En décidant de saboter les routes de la soie, le président Donald Trump tente de repousser la Chine hors de sa propre zone culturelle comme celle-ci repousse les USA hors de la sienne. Pour cela, il pourra compter sur ses « alliés » dont les sociétés sont déjà dévastées par d’excellents produits chinois à bas prix. Certains d’entre eux ont connu des révoltes à cause de cela, comme celle des Gilets jaunes en France. Jadis, l’antique route de la soie apportait en Europe des produits inconnus, tandis que les actuelles routes acheminent les mêmes produits que ceux fabriqués en Europe, mais beaucoup moins chers.

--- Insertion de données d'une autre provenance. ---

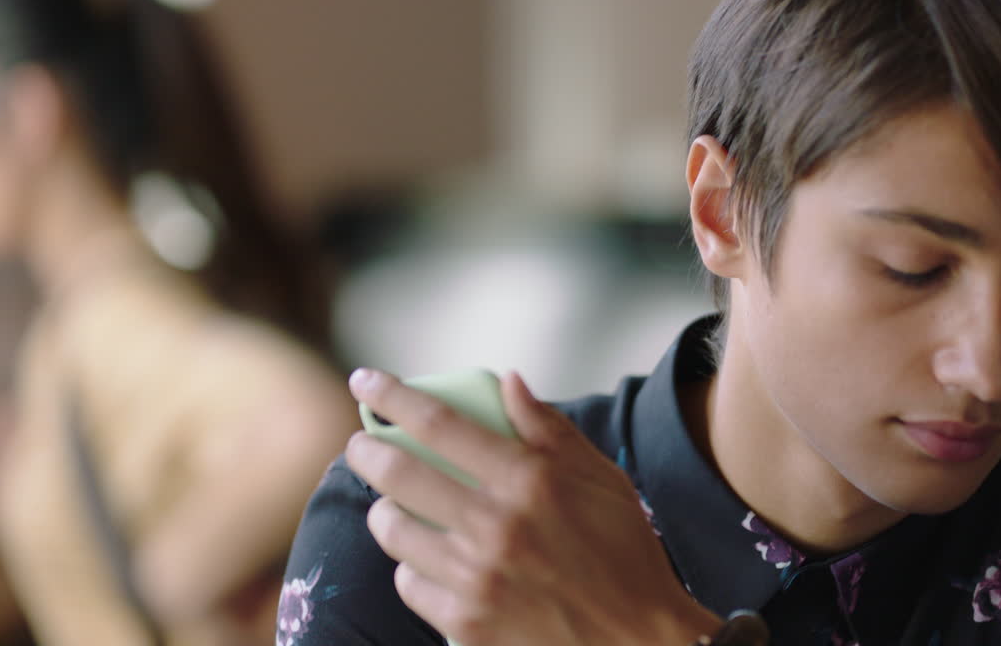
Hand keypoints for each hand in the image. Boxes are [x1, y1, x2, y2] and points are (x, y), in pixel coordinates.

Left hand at [345, 368, 721, 645]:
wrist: (640, 642)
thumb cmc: (625, 555)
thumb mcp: (601, 479)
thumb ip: (548, 428)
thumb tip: (507, 380)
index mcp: (528, 480)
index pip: (439, 424)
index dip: (392, 397)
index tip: (366, 382)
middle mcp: (495, 525)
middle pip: (398, 473)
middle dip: (366, 452)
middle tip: (360, 446)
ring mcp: (476, 578)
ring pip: (393, 531)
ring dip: (384, 511)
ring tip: (391, 507)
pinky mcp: (466, 623)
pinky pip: (409, 584)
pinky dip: (410, 568)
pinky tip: (425, 562)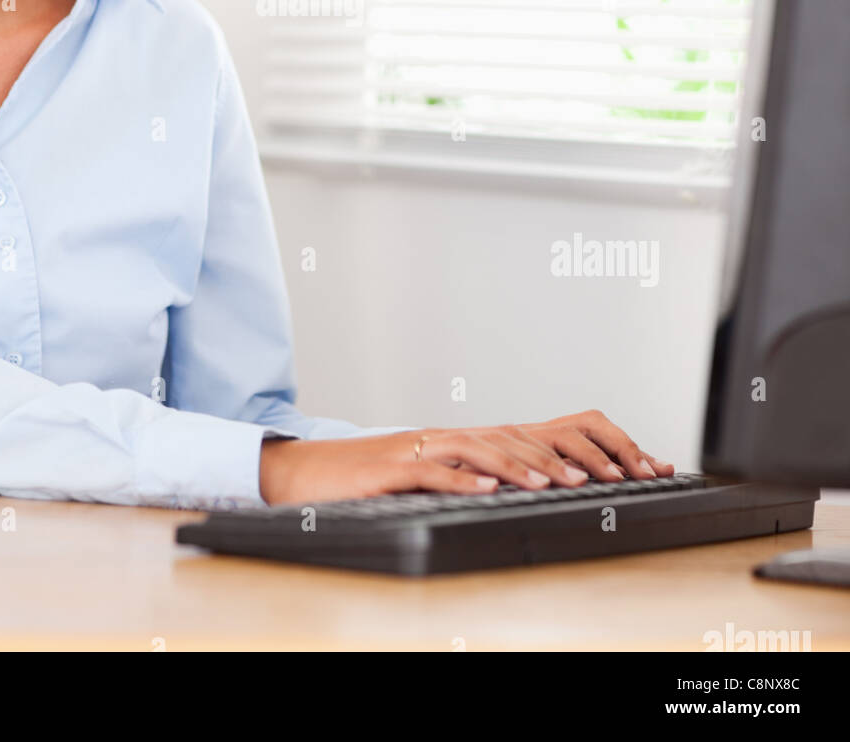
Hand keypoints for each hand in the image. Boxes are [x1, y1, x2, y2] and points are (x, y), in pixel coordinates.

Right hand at [258, 409, 673, 505]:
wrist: (308, 472)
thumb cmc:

Contrairement à une idée reçue, la Chine pourrait renoncer aux routes de la soie pour des motifs géostratégiques quel que soit le montant de ses investissements. Elle l’a déjà fait par le passé. Elle avait pensé ouvrir une route de la soie maritime au XVème siècle, avait envoyé à la tête d’une formidable armada l’amiral Zheng He, « l’eunuque aux trois joyaux », jusqu’en Afrique et au Moyen-Orient, avant de se retirer et de saborder sa gigantesque flotte pour ne plus revenir.

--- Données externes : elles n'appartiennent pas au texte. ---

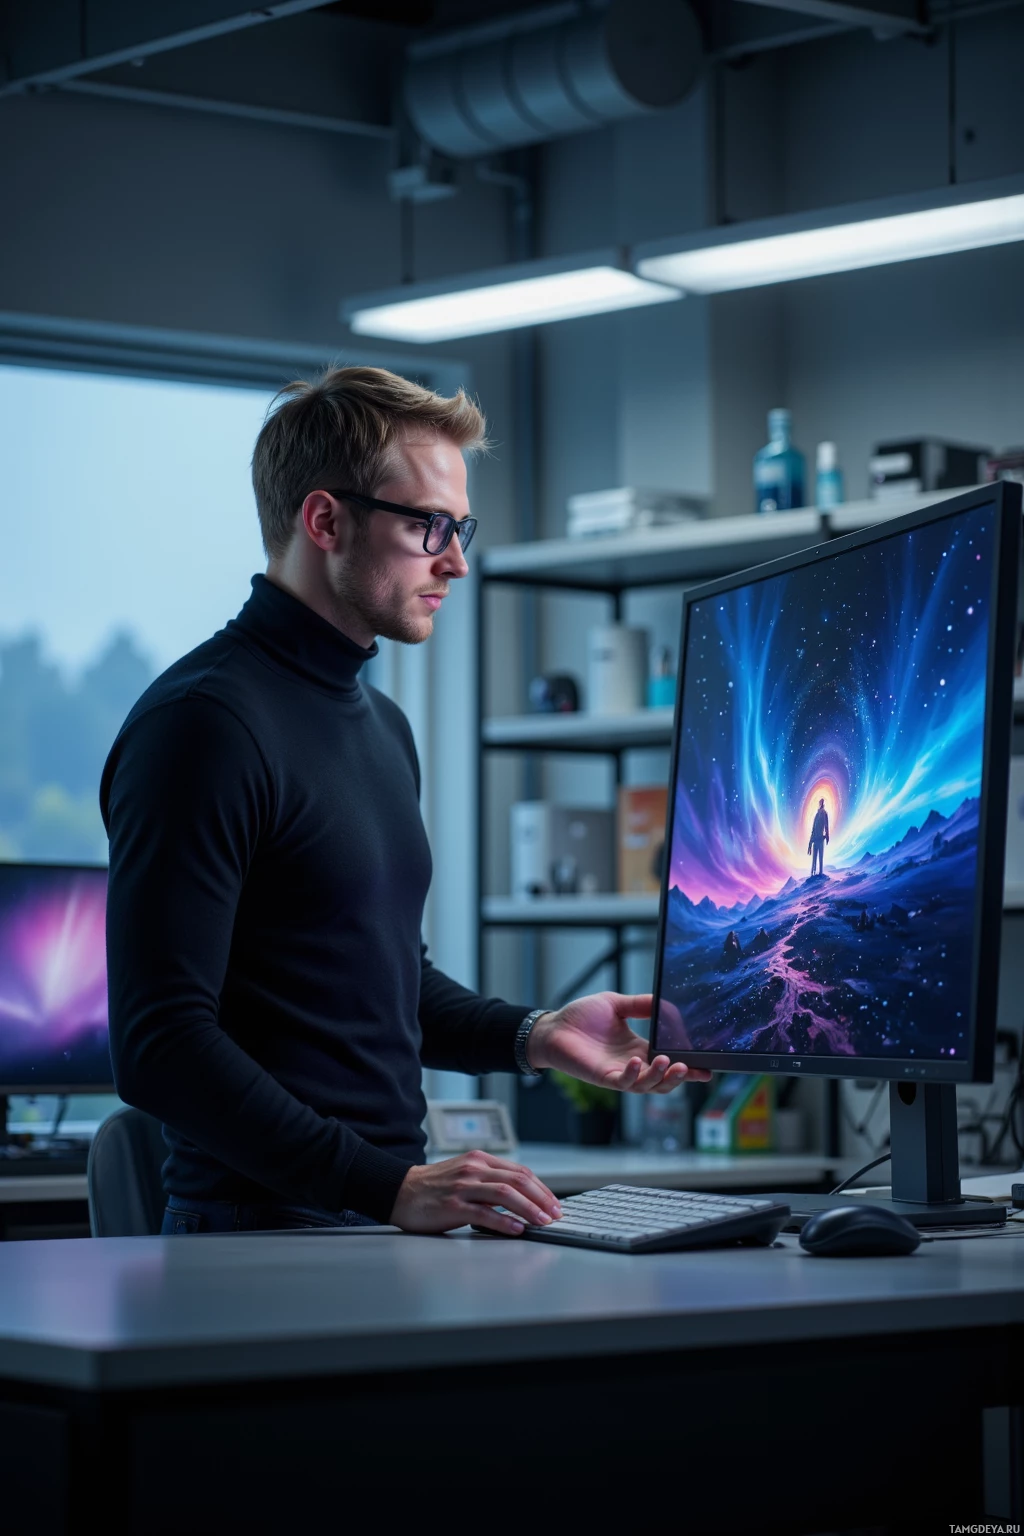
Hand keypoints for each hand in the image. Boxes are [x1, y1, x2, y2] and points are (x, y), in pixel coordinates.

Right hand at [390, 1152, 561, 1235]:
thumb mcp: (465, 1173)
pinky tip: (516, 1228)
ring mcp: (463, 1187)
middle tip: (555, 1214)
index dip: (541, 1188)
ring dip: (529, 1208)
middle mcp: (473, 1169)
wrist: (400, 1191)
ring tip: (542, 1221)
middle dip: (541, 1198)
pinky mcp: (452, 1206)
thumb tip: (521, 1198)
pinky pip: (484, 1213)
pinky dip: (504, 1221)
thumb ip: (489, 1180)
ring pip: (505, 1193)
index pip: (520, 1171)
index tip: (554, 1203)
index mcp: (479, 1160)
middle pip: (517, 1180)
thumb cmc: (434, 1187)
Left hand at [526, 991, 711, 1092]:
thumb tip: (665, 1002)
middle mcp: (632, 1064)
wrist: (553, 1027)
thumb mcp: (616, 1005)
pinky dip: (632, 1074)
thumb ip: (640, 1004)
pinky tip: (636, 1060)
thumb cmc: (580, 1017)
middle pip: (663, 1080)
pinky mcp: (602, 1077)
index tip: (707, 1066)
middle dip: (682, 1078)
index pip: (668, 1061)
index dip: (688, 1066)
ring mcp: (618, 1073)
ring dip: (661, 1077)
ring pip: (647, 1085)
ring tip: (669, 1062)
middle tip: (696, 1071)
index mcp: (638, 1048)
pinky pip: (622, 1082)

Le secrétaire d’État Mike Pompeo s’est rendu en plein confinement en Israël. Il a tenté de convaincre les deux futurs Premiers ministres, Benjamin Netanyahu (colonialiste juif) et son adjoint et néanmoins adversaire le général Benny Gantz (nationaliste israélien), d’interrompre les investissements chinois chez eux [3]. Les sociétés chinoises contrôlent déjà la moitié du secteur agricole israélien et devraient assurer dans les prochains mois 90 % de ses échanges commerciaux. Mike Pompeo devrait identiquement s’attacher à convaincre le président égyptien, Abdel Fattah el-Sissi. En effet, le canal de Suez et les ports israéliens d’Haïfa et d’Ashdod devaient être les terminaux de la route moderne de la soie en Méditerranée.

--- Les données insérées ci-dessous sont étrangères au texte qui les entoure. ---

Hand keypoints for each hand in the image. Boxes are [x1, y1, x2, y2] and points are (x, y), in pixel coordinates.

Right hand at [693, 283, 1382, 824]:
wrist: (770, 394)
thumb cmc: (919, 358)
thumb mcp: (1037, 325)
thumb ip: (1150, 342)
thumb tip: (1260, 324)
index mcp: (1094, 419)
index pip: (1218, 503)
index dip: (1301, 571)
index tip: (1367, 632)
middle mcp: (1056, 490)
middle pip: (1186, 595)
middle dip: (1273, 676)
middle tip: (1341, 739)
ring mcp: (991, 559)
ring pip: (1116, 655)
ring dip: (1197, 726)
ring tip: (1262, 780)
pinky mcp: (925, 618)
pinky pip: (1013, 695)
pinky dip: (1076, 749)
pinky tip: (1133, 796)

Après diverses tentatives, la Chine a évalué l’instabilité de l’Iraq, de la Syrie et de la Turquie et a renoncé à les traverser. Un accord tacite a été conclu entre Washington et Moscou pour laisser une poche djihadiste, n’importe où à la frontière syro-turque, afin de décourager les investissements chinois dans cette zone. Moscou entend fonder son alliance avec Beijing sur des routes de la soie traversant son propre territoire et non pas les pays occidentaux. C’est le projet du « Grand partenariat eurasiatique » du président Vladimir Poutine [4].
On en revient inlassablement au même dilemme (« le piège de Thucydide ») : face à la montée d’une nouvelle puissance (la Chine), la puissance dominante (les États-Unis) doit soit lui livrer une guerre (comme Sparte face à Athènes), soit céder un espace au nouveau venu, c’est-à-dire accepter la division du monde.